An upcoming technology is FoSL– Forms on SharePoint lists. This uses the Access Services Forms technology to design custom view/edit forms on top of a SharePoint list with a browser based design experience. Microsoft is investing in this technology as their forms technology going forward.

Microsoft admitted that they do not have all the answers yet. They are eager to get feedback and were quite open about where they are, what scenarios they are looking into and their current roadmap. Is this is a technology we will use in our projects and apps? The jury is still out on this one.

Business Apps Vendors

The exhibit hall at the SharePoint Conference in Vegas has over 200 exhibitors. The big names dominate the floor such as K2, Metalogix, Nintex, Microsoft, Dell.

Most of the exhibitors fall into two categories:

  • Platform enhancers such as workflow engines, security, backup, migration, PDF converters.
  • Services companies delivering services on SharePoint from pure consulting services and hosting companies to companies providing specialized branding services.

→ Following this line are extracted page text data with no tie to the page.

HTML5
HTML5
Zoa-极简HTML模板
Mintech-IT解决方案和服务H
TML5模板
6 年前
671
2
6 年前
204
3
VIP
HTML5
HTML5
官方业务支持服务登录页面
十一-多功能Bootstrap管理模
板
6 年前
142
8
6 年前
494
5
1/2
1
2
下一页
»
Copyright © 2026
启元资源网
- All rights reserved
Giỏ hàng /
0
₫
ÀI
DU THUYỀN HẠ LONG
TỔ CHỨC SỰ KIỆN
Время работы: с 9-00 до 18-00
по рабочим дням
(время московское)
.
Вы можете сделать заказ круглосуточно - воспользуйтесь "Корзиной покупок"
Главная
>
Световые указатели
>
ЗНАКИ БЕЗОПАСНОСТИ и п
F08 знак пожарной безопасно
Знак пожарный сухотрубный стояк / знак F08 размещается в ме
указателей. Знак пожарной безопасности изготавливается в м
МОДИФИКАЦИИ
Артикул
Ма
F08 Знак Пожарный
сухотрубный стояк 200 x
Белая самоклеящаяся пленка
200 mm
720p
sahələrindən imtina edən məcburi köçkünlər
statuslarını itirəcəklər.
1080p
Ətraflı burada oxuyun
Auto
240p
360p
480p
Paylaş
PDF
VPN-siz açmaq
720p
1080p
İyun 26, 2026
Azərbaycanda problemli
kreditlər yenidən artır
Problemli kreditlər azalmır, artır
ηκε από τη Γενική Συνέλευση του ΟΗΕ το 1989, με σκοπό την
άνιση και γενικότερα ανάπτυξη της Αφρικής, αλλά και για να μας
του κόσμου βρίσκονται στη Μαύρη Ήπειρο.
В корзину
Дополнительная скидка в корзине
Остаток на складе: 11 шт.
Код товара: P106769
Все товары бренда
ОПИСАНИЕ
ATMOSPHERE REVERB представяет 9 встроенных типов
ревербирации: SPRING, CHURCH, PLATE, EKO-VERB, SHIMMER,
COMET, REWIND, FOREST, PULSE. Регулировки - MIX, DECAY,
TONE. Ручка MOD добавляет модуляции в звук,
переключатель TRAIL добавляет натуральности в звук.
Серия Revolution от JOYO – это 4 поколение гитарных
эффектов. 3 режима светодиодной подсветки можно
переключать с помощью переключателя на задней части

Puzzlepart is building a portfolio of business apps for SharePoint, all with immediate business-value and engaging user experience. I crawled the floor until my feet ached looking for vendors of apps targeting business users. Here is the ones I found who in some way can be loosely defined as 'business app vendors'

SP Marketplace

SP Marketplace provides ready-made templates for HR, IT, Projects, Facilities etc. and deliver on-prem and in Office 365. They are getting a lot of interest from Office 365 customers because when customers see Office 365 for the first time it is empty. One week ago, they released an Employee Onboarding app in the SharePoint Marketplace. The app is a SharePoint hosted app and costs $350. Will try it out for our employee onboarding!

Bamboo Solutions

Bamboo is an old-timer in the SharePoint space with lots of web parts etc. They had three Bamboo Solutions on their booth; Project Management Central, Knowledge Base and Time Tracking and Management. Their solutions today are SharePoint 2007, 2010 and 2013 on-prem and they have spent a lot of time moving their stuff to SP 2013.For Office 365 they need to rewrite everything and are probably going to deliver other solutions than the ones they have on-prem today.

Qorus Breeze

Breeze is an application for automating the process of creating proposals, e.g. sales proposals. Is a native SharePoint application consisting of lists and libraries. Breeze has a custom web front-end optimized for sales users who are not too comfortable using SharePoint. The solution is hosted on-prem on customer's infrastructure or on Qorus SharePoint farm. They also have a beta of DocGeneration for Office 365.

Pervasent Board Papers

Board Papers is an application for board members to handle board meetings and board documents. It is delivered on-prem or on their SharePoint servers. One license gives you 10 'boards' or groupings. Users typically use an iPad app to access documents.

BPA Solutions

BPA Solutions provide a suite of solutions on SharePoint built on their xRM platform; CRM, Quality, Risk, Project and Recruiting. They support SharePoint 2010. SharePoint 2013 and Office 365.

Lanteria Effective staff

Effective Staff is a HR solution with functionality for onboarding, application tacking, time and attendance, learning management, performance appraisal and more. The solution can be installed on-prem or hosted by them.

Other Notes

  • The limit on site collection data base will increase to 1 terabyte.
  • I was at one point a little confused by the distinction between OneDrive for Business and My Site with people saying that OneDrive for Business was replacing My Site. Technically, the OneDrive that shows up in Office 365 top navigation is really the document library from your MySite. The MySite is still there even if there is no menu entry to go the MySite.
  • There are no plans to make the top navigation in Office 365 editable. In an upcoming update you will be able to hide Yammer and OneDrive menu items. I also have some thoughts around this topic and how it relates to governance and IA, more on this later.